→ Trecho do texto:

%%

Mujica raramente fala da época que passou na prisão. Sentado diante de uma mesa no jardim, bebericando o seu mate, ele diz que teve tempo para refletir. "Aprendi que sempre se pode começar de novo", afirmou.

Ele optou por recomeçar ingressando na política. Eleito deputado, chocou os funcionários do estacionamento do Parlamento ao chegar a bordo de uma Vespa. Depois da ascensão da Frente Ampla ao poder em 2004, uma coligação de partidos de esquerda e de social democratas mais centristas, foi nomeado ministro da Pecuária, Agricultura e Pesca.

Antes que Mujica vencesse as eleições de 2009 por ampla margem, seu adversário, Luis Alberto Lacalle, menosprezou sua casinha chamando-a de "caverna". Depois disso, Mujica também provocou uma agitação nos meios políticos do Uruguai vendendo uma residência presidencial numa estância balneária, por considerá-la "inútil".

As doações o deixam com US$ 800 por mês do seu salário. Como declarou, ele e sua mulher, Lucia Topolanski, ex-guerrilheira que também foi presa e hoje é senadora, não precisam de muita coisa para viver. Em uma nova declaração em 2012, Mujica disse que compartilha da propriedade dos bens que antes estavam no nome da esposa, incluindo a casa e os implementos agrícolas, que contribuem para aumentar sua renda.

Ele destacou que seu antecessor da Frente Ampla na presidência, Tabaré Vázquez, também permaneceu na sua casa (embora Vázquez, oncologista de profissão, more no bairro da classe alta de El Prado), e José Batlle y Ordóñez, o presidente do início do século 20 que criou o estado do bem-estar uruguaio, ajudou a forjar uma tradição na qual "não existe distância entre o presidente e qualquer um dos seus vizinhos".

Na realidade, se há um país na América do Sul em que um presidente pode dirigir um fusca e viver sem um exército de seguranças será o Uruguai, que figura entre as nações da região com menos corrupção e menos desigualdade social. Embora a criminalidade comece a se tornar preocupante, o Uruguai continua um dos países mais seguros da região.

No entanto, o estilo de governo do presidente não agrada a todos os cidadãos. A proposta de legalizar a maconha, particularmente, provocou um violento debate e as pesquisas mostram que a maioria da população é contrária à medida. Em dezembro, Mujica pediu aos parlamentares que adiassem a votação sobre a regulação do mercado da maconha, embora ele pressione para que o projeto de lei seja debatido mais uma vez em breve.

"É uma vergonha ter como presidente um homem como ele", disse Luz Díaz, uma empregada doméstica aposentada de 78 anos que mora perto de Mujica e votou nele em 2009. Ela afirmou que não votaria mais nele se tivesse a chance. "Esse negócio da maconha é um absurdo", acrescentou. "Pepe deveria voltar a vender suas flores."

%%

→ Tarefa: Dê continuidade ao texto sobre Mujica, começando logo depois da última frase dele.

→ Material fornecido:
%%

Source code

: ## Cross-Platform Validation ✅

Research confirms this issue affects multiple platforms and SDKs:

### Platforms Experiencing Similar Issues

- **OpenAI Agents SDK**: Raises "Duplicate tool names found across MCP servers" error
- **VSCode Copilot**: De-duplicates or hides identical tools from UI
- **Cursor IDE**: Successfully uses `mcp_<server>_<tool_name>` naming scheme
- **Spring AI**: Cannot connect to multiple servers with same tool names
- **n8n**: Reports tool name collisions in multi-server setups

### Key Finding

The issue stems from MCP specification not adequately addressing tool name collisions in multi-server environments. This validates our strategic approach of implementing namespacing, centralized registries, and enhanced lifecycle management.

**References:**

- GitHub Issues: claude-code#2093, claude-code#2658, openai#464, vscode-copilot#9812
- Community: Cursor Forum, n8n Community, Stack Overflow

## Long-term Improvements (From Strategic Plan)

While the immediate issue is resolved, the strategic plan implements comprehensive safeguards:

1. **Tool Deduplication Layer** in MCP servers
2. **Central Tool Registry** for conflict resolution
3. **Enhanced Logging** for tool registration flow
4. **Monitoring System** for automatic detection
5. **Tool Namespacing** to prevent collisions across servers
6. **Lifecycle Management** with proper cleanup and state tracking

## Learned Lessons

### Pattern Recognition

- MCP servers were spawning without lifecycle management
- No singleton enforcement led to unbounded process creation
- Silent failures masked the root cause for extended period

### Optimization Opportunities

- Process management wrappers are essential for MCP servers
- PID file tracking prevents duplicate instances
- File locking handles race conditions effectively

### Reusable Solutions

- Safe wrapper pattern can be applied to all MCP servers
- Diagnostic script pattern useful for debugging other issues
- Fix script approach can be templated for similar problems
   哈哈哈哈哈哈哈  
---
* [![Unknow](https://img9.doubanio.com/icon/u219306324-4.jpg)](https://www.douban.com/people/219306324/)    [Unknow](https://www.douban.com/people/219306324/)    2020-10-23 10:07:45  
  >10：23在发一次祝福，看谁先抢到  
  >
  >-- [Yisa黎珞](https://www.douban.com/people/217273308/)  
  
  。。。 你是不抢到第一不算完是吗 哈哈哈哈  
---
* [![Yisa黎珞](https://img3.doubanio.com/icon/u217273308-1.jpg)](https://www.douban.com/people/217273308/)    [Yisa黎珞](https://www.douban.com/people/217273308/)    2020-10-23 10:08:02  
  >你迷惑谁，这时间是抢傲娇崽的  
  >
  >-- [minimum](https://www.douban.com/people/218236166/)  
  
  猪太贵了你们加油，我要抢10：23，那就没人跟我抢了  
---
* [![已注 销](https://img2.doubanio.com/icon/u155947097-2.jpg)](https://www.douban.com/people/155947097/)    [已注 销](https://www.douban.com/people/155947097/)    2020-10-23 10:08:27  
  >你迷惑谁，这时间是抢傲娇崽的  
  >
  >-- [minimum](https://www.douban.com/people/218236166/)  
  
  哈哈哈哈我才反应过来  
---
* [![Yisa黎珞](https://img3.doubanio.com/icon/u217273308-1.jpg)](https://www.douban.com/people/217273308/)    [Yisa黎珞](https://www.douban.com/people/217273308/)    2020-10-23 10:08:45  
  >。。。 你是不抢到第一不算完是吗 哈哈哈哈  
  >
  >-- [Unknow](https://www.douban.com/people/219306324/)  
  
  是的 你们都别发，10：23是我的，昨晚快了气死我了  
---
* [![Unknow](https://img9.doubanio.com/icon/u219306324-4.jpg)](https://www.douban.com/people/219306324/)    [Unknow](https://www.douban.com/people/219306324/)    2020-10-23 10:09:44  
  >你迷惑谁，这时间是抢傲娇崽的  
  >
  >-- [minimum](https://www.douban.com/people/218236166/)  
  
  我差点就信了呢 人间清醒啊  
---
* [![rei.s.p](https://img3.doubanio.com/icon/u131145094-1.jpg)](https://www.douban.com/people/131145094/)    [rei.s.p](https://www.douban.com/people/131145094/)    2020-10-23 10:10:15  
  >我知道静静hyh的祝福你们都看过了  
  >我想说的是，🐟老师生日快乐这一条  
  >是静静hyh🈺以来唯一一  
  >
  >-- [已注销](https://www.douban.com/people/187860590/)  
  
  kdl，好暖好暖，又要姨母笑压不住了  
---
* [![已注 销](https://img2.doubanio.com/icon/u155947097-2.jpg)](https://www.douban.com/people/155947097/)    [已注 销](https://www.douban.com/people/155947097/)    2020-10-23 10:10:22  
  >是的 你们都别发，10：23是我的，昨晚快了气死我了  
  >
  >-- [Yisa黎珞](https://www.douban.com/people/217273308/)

%%

→ Resultado:
As pesquisas mostram que seus índices de aprovação estão caindo, mas Mujica diz não se importar. "Não ligo a mínima", disse, enfatizando que considera "monarquista" a possibilidade de se reeleger para mandatos consecutivos, proibidos pela Constituição uruguaia. "Se me preocupasse com as pesquisas, não seria presidente", afirmou.

Faltando dois anos para o fim do mandato, Mujica parece apreciar a liberdade de falar o que pensa. Quanto às suas crenças religiosas, disse que ainda está em busca de Deus.

Ele lamenta que tantas sociedades tenham a expansão econômica como prioridade, definindo-a "um problema para a nossa civilização" em razão das exigências feitas aos recursos do planeta. (O interessante é que a economia do Uruguai anda crescendo a uma taxa confortável anual estimada em 3,6%. Quando a cuia de mate ficou vazia, Mujica desapareceu na cozinha e voltou com um sorriso malicioso e uma garrafa de Espinillar, uma bebida alcoólica feita com a cana de açúcar. Ainda não era meio-dia, mas enchemos os copos e brindamos.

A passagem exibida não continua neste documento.